Exercise » Rewrite the text read from the entries below as a numbered list with one line per item, leaving out any blank lines and the pictures.

Input data »
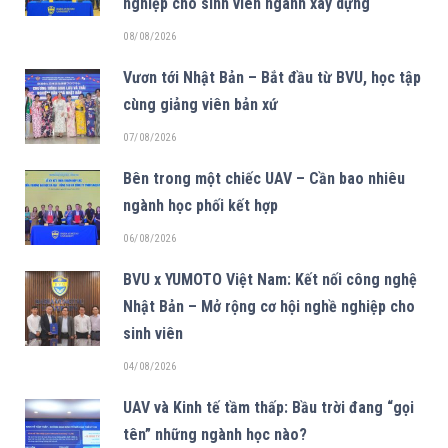
nghiệp cho sinh viên ngành xây dựng
08/08/2026
Vươn tới Nhật Bản – Bắt đầu từ BVU, học tập
cùng giảng viên bản xứ
07/08/2026
Bên trong một chiếc UAV – Cần bao nhiêu
ngành học phối kết hợp
06/08/2026
BVU x YUMOTO Việt Nam: Kết nối công nghệ
Nhật Bản – Mở rộng cơ hội nghề nghiệp cho
sinh viên
04/08/2026
UAV và Kinh tế tầm thấp: Bầu trời đang “gọi
tên” những ngành học nào?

Exercise result »
1. nghiệp cho sinh viên ngành xây dựng
2. 08/08/2026
3. Vươn tới Nhật Bản – Bắt đầu từ BVU, học tập
4. cùng giảng viên bản xứ
5. 07/08/2026
6. Bên trong một chiếc UAV – Cần bao nhiêu
7. ngành học phối kết hợp
8. 06/08/2026
9. BVU x YUMOTO Việt Nam: Kết nối công nghệ
10. Nhật Bản – Mở rộng cơ hội nghề nghiệp cho
11. sinh viên
12. 04/08/2026
13. UAV và Kinh tế tầm thấp: Bầu trời đang “gọi
14. tên” những ngành học nào?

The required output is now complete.